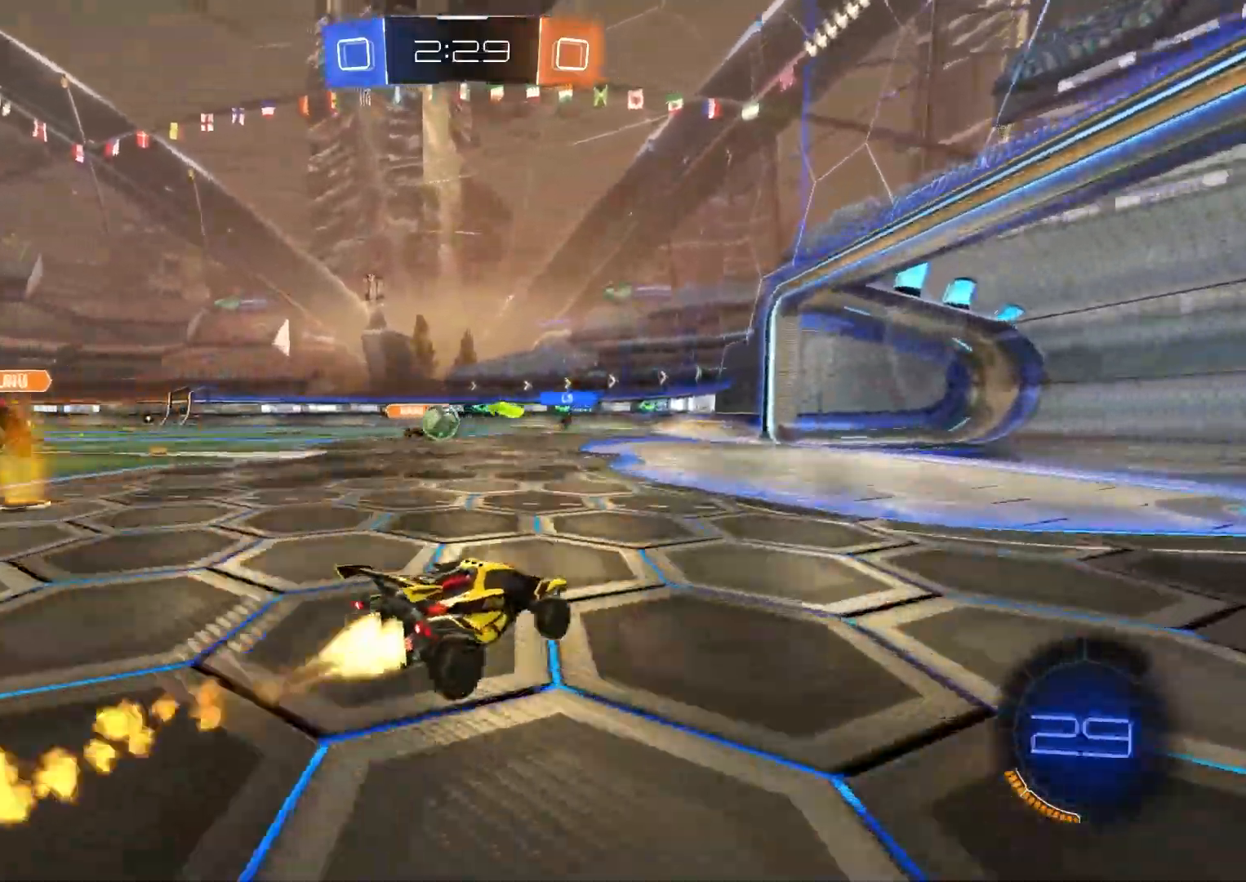
{"buttons": ["CROSS", "CIRCLE", "R2"], "left_stick": "down", "right_stick": "center", "events": [[100, "left_stick", "left"], [200, "left_stick", "center"], [300, "left_stick", "left"], [367, "CIRCLE", "up"], [450, "CIRCLE", "down"], [450, "left_stick", "down"], [483, "CROSS", "down"]]}
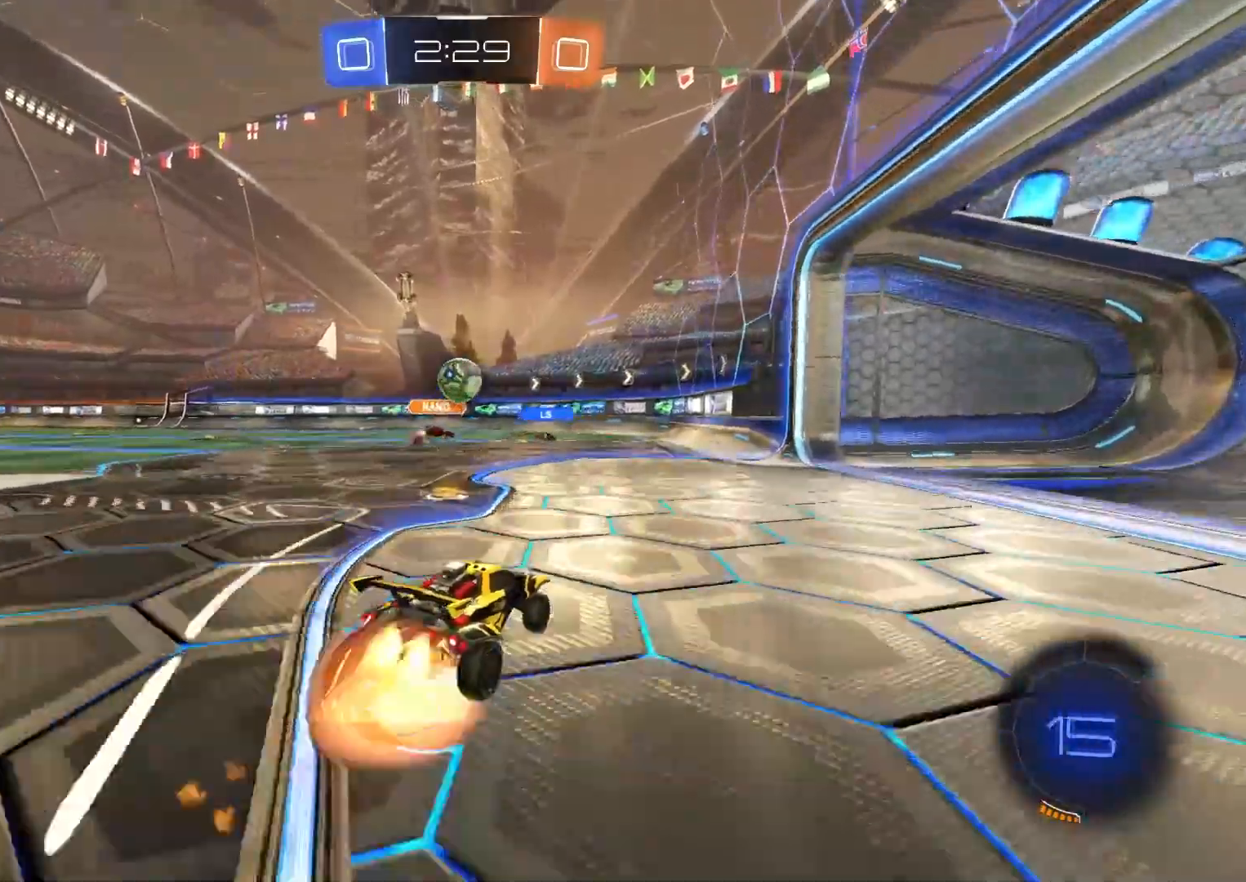
{"buttons": ["CROSS", "CIRCLE", "TRIANGLE", "R2"], "left_stick": "center", "right_stick": "center", "events": [[217, "CROSS", "up"], [267, "left_stick", "center"], [467, "CROSS", "down"], [483, "TRIANGLE", "down"]]}
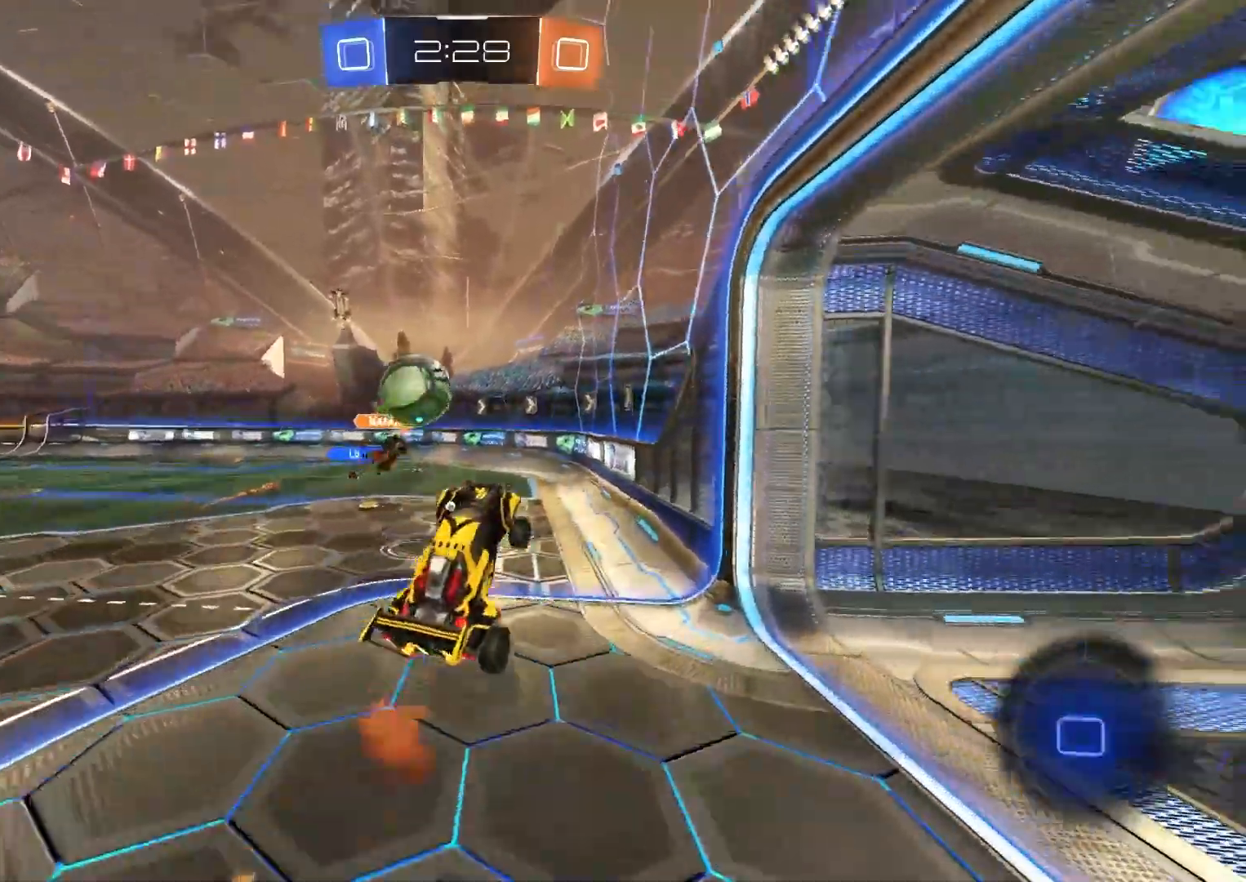
{"buttons": ["L1", "R2"], "left_stick": "down-left", "right_stick": "center", "events": [[50, "left_stick", "up-left"], [100, "CROSS", "up"], [100, "L1", "down"], [100, "TRIANGLE", "up"], [133, "CIRCLE", "up"], [267, "CIRCLE", "down"], [267, "TRIANGLE", "down"], [317, "CIRCLE", "up"], [333, "left_stick", "down"], [383, "TRIANGLE", "up"], [433, "left_stick", "down-left"]]}
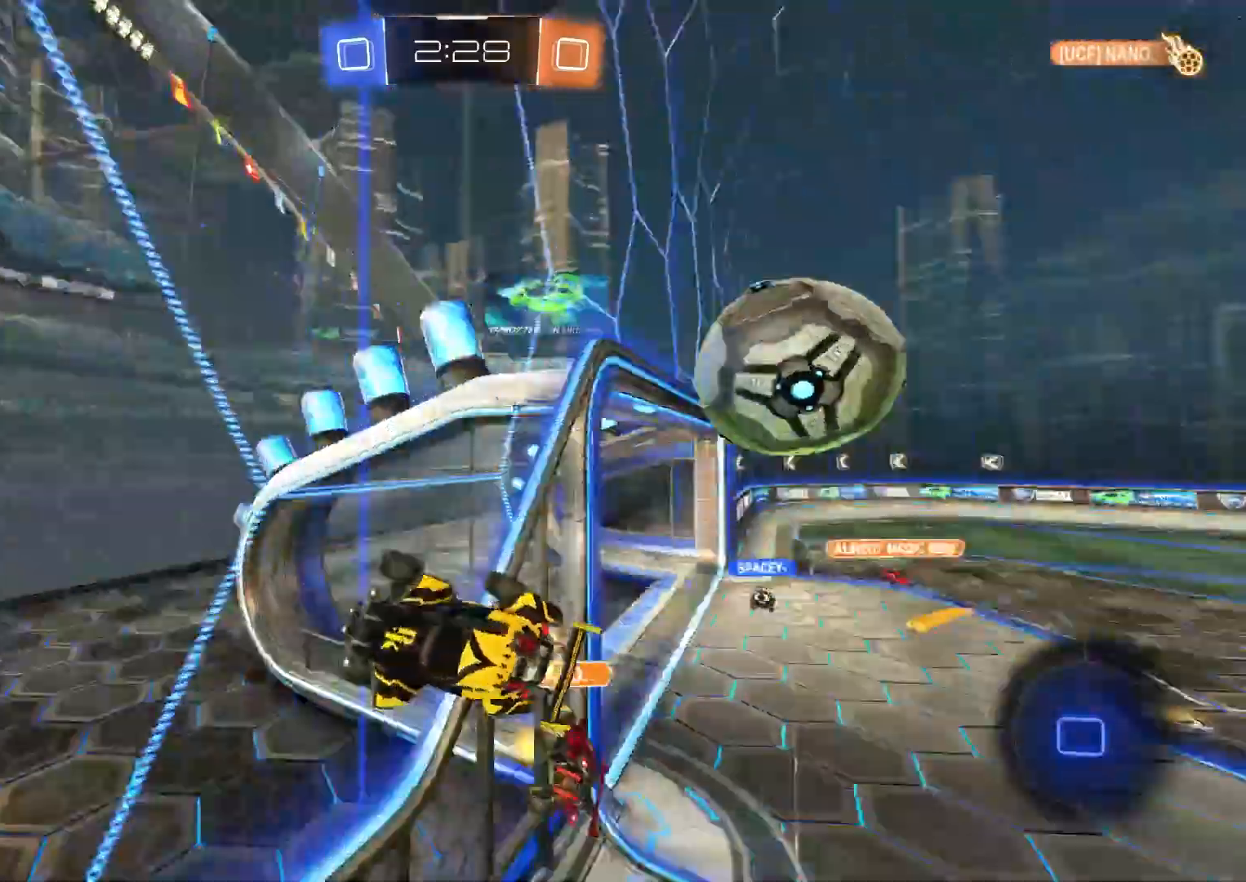
{"buttons": ["R2"], "left_stick": "center", "right_stick": "center", "events": [[83, "L1", "up"], [167, "left_stick", "center"]]}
◆ ◆ ◆
INSTRUCTIONS TO FOLLOW - In how many lines of the data does the string "down" appear? Only the number should be given.

EXERCISE OUTPUT - 3